- The data -
********
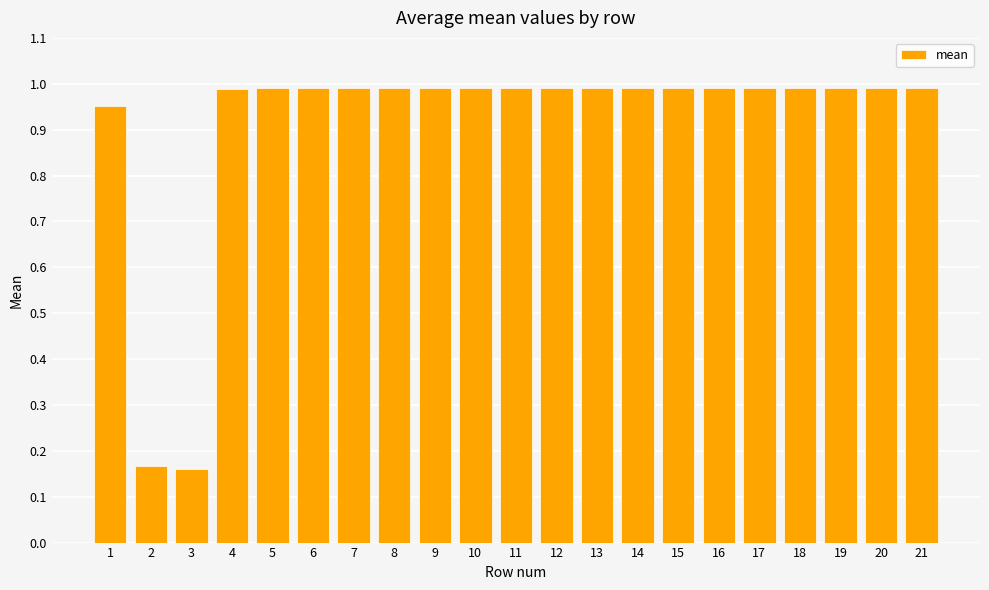

How many bars are there in total?

21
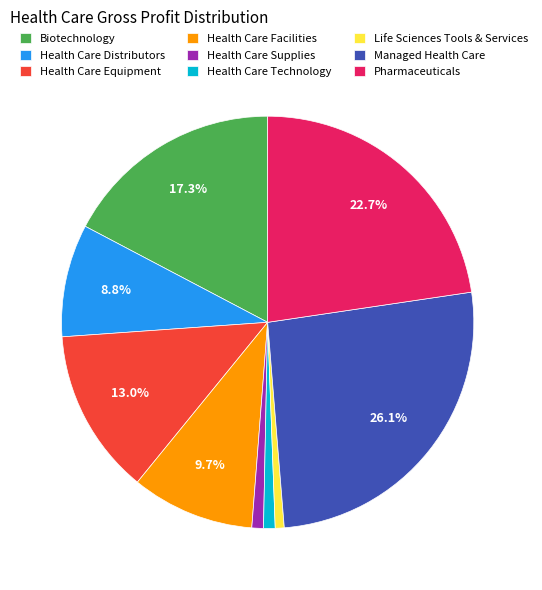

Do Life Sciences Tools & Services and Health Care Equipment together represent more than half of the pie?

No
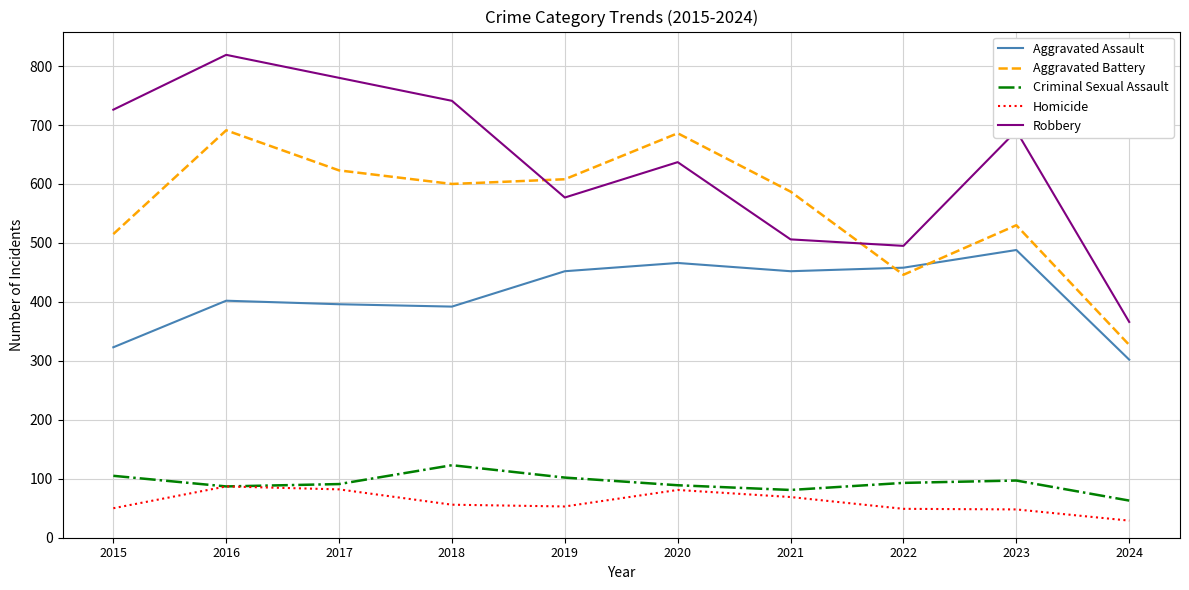

What is the maximum value for Robbery?

819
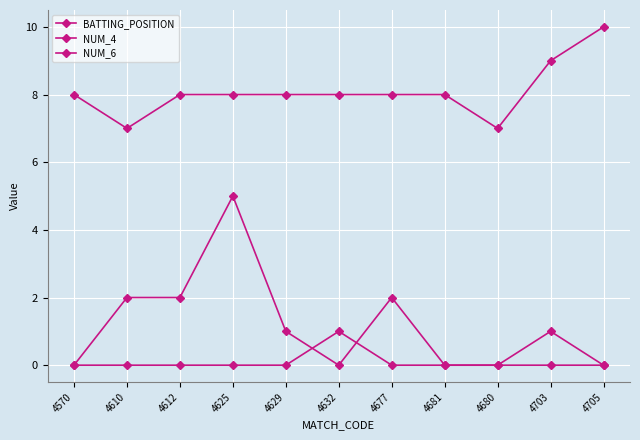

Rank the series by their maximum value, from lowest to highest.

NUM_6, NUM_4, BATTING_POSITION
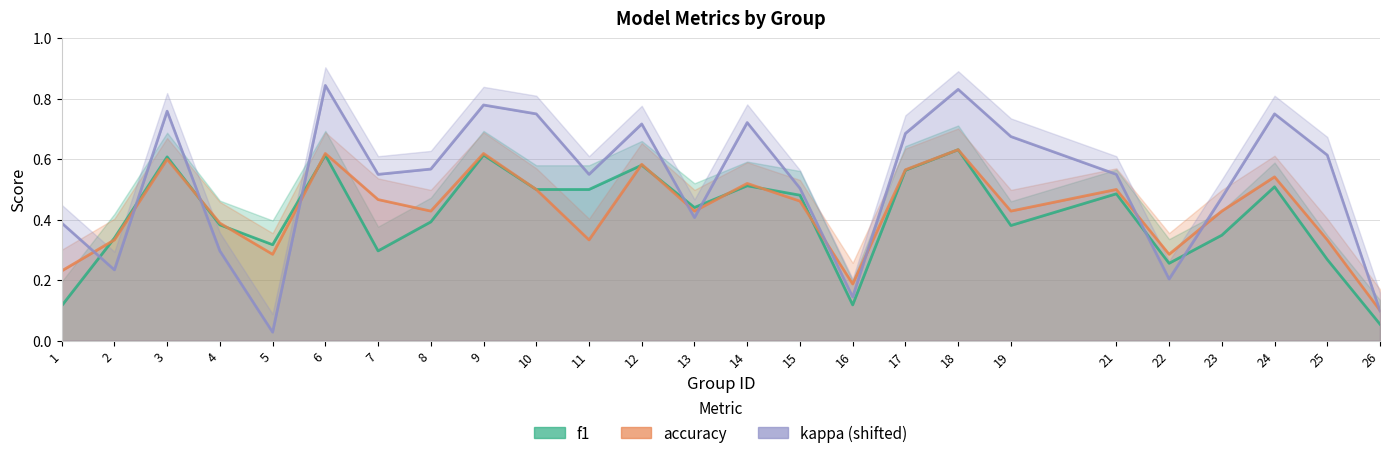

What value does the kappa series have at 21?

0.6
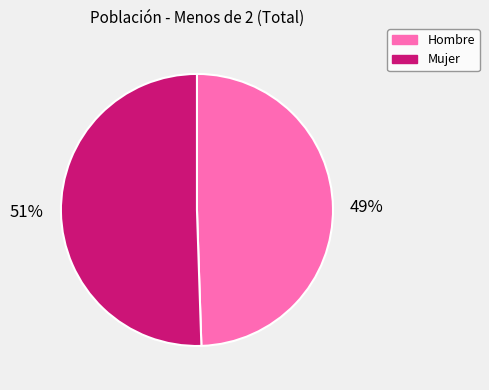

The Mujer slice represents 44% of the pie. True or false?

False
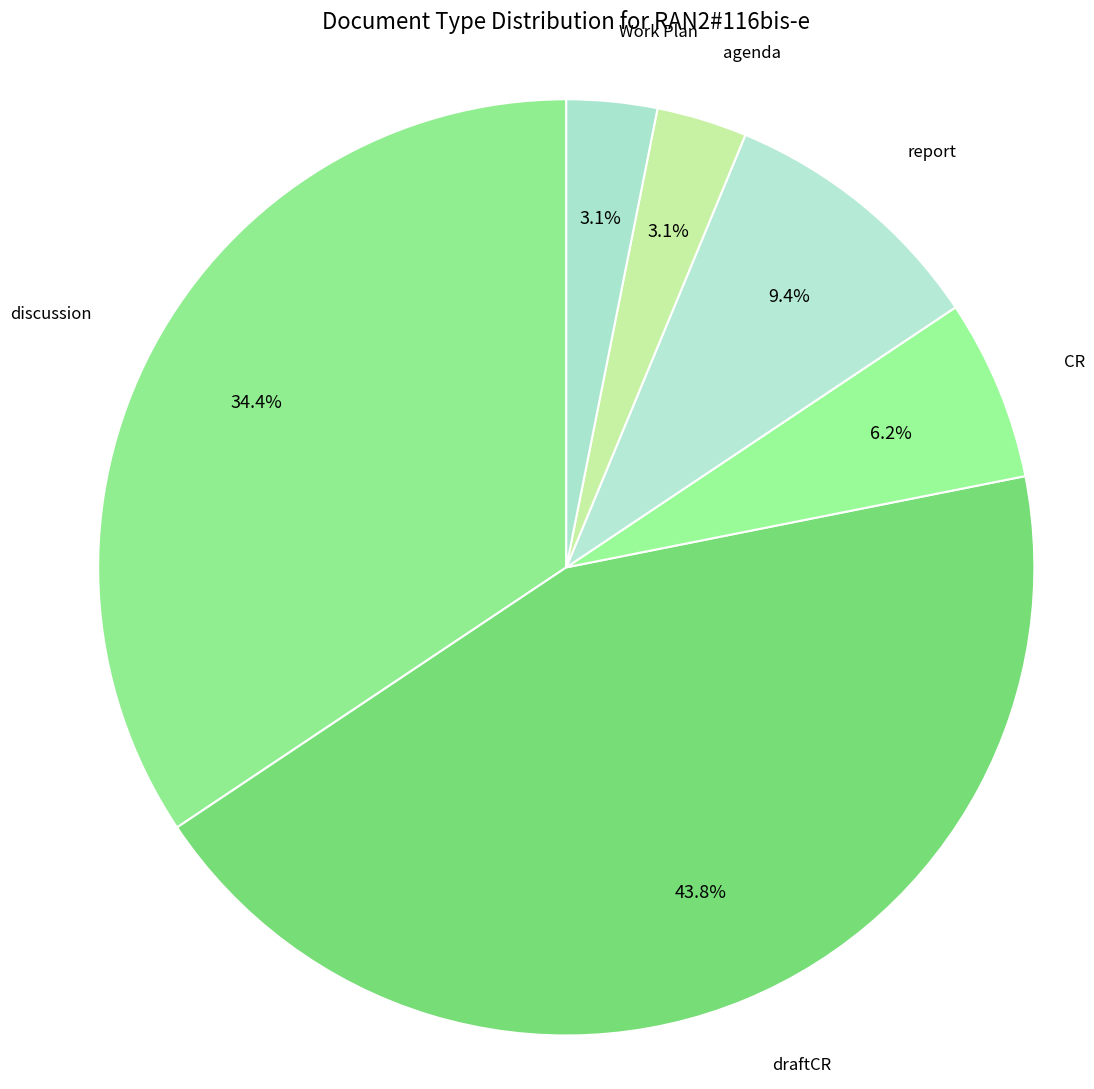

What portion of the pie excludes Work Plan?

96.9%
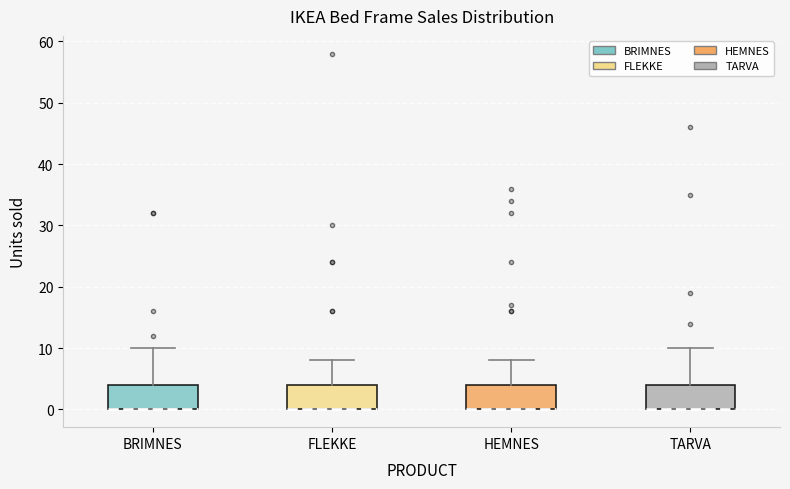

Reading left to right, read every box against the y-axis: the position of its median line, the range the box covers, and the ends of its whiskers. The values are not printed on the chart, so give them approximately, as read against the axis.

BRIMNES: median 0 (drawn on the box's lower edge), box 0 to 4, whiskers 0 to 10
FLEKKE: median 0 (drawn on the box's lower edge), box 0 to 4, whiskers 0 to 8
HEMNES: median 0 (drawn on the box's lower edge), box 0 to 4, whiskers 0 to 8
TARVA: median 0 (drawn on the box's lower edge), box 0 to 4, whiskers 0 to 10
********
- Task description -
Please retype all of the data above word for word, leaving the pictures out.

- Result for this exercise -
How many bars are there in total?

21

Do Life Sciences Tools & Services and Health Care Equipment together represent more than half of the pie?

No

What is the maximum value for Robbery?

819

Rank the series by their maximum value, from lowest to highest.

NUM_6, NUM_4, BATTING_POSITION

What value does the kappa series have at 21?

0.6

The Mujer slice represents 44% of the pie. True or false?

False

What portion of the pie excludes Work Plan?

96.9%

Reading left to right, read every box against the y-axis: the position of its median line, the range the box covers, and the ends of its whiskers. The values are not printed on the chart, so give them approximately, as read against the axis.

BRIMNES: median 0 (drawn on the box's lower edge), box 0 to 4, whiskers 0 to 10
FLEKKE: median 0 (drawn on the box's lower edge), box 0 to 4, whiskers 0 to 8
HEMNES: median 0 (drawn on the box's lower edge), box 0 to 4, whiskers 0 to 8
TARVA: median 0 (drawn on the box's lower edge), box 0 to 4, whiskers 0 to 10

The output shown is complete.